CONSIGNE:
Prolongez le compte rendu ci-dessous du débat parlementaire sur la place de la communauté anglophone au Québec, en reprenant après sa dernière réplique.

TEXTE DU DOCUMENT:

....

Ceci étant dit, comme je le répétais tantôt, il y a une volonté très, très nette, très ferme, de tous les Québécois de rassurer la communauté anglophone sur son rôle et sa place dans le Québec d'aujourd'hui et dans le Québec de demain. Et le gouvernement comme tel, malgré une situation qui n'est pas facile sur le plan des finances publiques, multiplie les gestes, que ce soit dans le domaine social, dans le domaine culturel, dans le domaine de l'éducation. Les jeunes par exemple, on essaie, il y a un comité du Board of Trade, qu'on me signalait, qui a été formé pour étudier cette question de l'exode des jeunes anglophones. Quelqu'un de mon bureau va participer à ce comité, le président du Conseil permanent de la jeunesse, que j'ai rencontré il y a quelques jours, va participer à ce comité.

Alors je pense que la volonté est claire, il faut l'exprimer encore davantage si nécessaire, parce que je crois que nous ne pouvons que profiter comme société de l'apport de la communauté anglophone à l'avenir du Québec.

M. Williams: Juste un dernier ajout...

Le Président (M. Dauphin): Une dernière, M. le député de Nelligan. Ensuite M. le député de Lac-Saint-Jean pour de courtes questions et M. le député de D'Arcy-McGee. Et nous revenons avec le chef de l'Opposition, parce que l'heure passe très rapidement.

M. Bourassa: Excusez-moi, on s'est entendu avec le chef de l'Opposition pour terminer à 18 h 30.

M. Williams: Très courtes, M. le Président.

Le Président (M. Dauphin): Trois courtes questions.

....

MATÉRIEL FOURNI:

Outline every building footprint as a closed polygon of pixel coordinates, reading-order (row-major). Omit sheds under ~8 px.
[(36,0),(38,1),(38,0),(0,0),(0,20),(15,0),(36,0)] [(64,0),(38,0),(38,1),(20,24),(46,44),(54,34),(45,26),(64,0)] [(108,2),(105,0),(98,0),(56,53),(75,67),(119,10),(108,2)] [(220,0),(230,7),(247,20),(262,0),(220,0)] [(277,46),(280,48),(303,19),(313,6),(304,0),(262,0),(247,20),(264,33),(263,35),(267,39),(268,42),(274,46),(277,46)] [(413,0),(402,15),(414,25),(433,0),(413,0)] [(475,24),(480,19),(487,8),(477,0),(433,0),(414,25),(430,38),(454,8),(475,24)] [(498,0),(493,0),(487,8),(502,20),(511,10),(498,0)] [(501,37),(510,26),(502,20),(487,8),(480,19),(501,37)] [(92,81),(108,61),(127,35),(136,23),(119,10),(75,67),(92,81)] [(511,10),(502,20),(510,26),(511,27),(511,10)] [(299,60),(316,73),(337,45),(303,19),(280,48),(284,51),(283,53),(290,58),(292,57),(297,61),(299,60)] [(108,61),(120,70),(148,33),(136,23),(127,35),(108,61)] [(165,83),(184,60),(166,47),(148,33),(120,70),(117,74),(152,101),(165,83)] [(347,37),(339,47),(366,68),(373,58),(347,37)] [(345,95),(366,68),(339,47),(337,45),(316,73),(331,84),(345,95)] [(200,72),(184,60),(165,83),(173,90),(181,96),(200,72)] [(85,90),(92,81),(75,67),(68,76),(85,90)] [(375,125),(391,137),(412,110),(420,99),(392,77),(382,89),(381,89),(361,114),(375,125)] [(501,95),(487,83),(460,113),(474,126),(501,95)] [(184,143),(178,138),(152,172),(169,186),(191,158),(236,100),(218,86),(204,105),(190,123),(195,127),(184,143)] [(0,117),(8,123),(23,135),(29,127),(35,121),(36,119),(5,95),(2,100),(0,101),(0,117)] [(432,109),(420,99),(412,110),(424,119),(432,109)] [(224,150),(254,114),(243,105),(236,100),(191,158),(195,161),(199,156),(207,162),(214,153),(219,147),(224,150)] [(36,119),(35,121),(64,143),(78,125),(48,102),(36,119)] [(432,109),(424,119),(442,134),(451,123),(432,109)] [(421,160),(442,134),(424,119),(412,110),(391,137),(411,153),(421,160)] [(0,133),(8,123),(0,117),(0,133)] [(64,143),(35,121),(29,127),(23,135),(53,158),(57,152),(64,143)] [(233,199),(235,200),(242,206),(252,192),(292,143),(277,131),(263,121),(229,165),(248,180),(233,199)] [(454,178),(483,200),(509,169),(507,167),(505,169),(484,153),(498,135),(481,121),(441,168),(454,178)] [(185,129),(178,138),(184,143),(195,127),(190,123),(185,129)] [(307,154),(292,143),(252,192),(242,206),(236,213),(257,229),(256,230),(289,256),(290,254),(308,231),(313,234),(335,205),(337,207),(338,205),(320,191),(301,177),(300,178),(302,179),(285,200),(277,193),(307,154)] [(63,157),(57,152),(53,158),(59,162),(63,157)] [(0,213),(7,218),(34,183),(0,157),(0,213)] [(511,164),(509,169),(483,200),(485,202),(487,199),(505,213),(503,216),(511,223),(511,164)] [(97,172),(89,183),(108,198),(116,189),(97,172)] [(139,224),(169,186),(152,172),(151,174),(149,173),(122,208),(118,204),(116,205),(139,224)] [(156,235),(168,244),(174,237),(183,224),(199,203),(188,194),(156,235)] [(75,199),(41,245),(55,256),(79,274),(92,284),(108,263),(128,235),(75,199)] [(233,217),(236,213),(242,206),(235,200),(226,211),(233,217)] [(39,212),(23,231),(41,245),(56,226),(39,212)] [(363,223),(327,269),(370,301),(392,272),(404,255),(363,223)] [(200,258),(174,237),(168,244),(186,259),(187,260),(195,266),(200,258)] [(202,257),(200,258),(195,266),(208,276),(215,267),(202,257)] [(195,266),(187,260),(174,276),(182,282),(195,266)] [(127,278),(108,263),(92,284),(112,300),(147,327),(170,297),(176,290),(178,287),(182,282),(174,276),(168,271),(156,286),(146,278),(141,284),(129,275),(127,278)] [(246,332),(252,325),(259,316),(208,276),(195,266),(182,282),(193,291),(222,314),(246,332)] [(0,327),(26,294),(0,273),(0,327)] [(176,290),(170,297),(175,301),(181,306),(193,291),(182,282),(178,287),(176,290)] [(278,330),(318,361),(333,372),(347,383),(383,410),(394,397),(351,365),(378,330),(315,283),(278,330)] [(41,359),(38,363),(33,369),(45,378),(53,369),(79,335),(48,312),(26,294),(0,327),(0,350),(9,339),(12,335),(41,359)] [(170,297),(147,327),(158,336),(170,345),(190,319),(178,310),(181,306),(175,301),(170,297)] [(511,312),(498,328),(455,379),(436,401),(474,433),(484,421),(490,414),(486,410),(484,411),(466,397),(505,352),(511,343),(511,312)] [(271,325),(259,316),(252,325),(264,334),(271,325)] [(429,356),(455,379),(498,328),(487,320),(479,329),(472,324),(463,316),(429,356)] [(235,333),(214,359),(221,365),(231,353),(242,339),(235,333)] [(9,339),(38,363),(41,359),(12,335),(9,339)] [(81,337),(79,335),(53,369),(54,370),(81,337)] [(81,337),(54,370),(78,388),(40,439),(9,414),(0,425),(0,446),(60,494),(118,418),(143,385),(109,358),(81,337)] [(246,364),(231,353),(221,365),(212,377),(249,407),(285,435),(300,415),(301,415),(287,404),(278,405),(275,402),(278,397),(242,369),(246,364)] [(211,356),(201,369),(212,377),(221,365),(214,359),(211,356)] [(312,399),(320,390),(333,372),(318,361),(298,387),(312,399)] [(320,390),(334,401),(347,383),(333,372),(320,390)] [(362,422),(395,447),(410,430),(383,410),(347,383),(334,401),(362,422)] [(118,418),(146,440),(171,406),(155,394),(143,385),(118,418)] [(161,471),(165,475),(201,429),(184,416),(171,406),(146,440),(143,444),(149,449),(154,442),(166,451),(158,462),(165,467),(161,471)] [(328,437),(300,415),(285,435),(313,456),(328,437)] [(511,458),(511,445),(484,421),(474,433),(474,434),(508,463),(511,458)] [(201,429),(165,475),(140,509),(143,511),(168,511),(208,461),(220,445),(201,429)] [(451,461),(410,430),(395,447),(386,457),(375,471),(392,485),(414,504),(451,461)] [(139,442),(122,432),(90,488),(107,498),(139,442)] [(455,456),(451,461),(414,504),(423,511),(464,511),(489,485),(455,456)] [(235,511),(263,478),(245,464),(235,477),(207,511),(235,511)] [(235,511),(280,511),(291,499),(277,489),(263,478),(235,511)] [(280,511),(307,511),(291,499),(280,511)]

....

PRODUCTION ATTENDUE:
M. Williams: M. le premier ministre, votre réponse était très positive et j'ai entendu encore une fois aujourd'hui, des trois partis, une volonté de travailler avec la communauté d'expression anglaise. Vous avez souligné quelques secteurs privés qui sont impliqués maintenant. Je pense que ça prend une approche comprehensive, une série de gestes positifs et si nous pouvions avoir, comme nous en avons discuté la semaine passée, un comité, un peu comme un comité de caucus, non partisan, mais aussi multidisciplinaire, parce qu'il faut prendre une approche, comme vous l'avez justement mentionné, multidisciplinaire... Ce n'est pas juste le gouvernement ou un parti ou un autre qui peut corriger tous les problèmes. Ça va être tous ensemble avec les communautés que nous pourrons rebâtir un peu le momentum que nous avons perdu avec la communauté d'expression anglaise. Avec ça, je pense, les discussions, les gestes concrets que nous avons faits, mais aussi l'approche comme vous l'avez mentionné, multidisciplinaire, ça va être une approche très positive et, si les deux autres partis sont en train d'exprimer leur volonté sur cette question, ça va être formidable.

Le Président (M. Dauphin): Merci, M. le député.

M. Williams: Merci.

Le Président (M. Dauphin): M. le député de Lac-Saint-Jean.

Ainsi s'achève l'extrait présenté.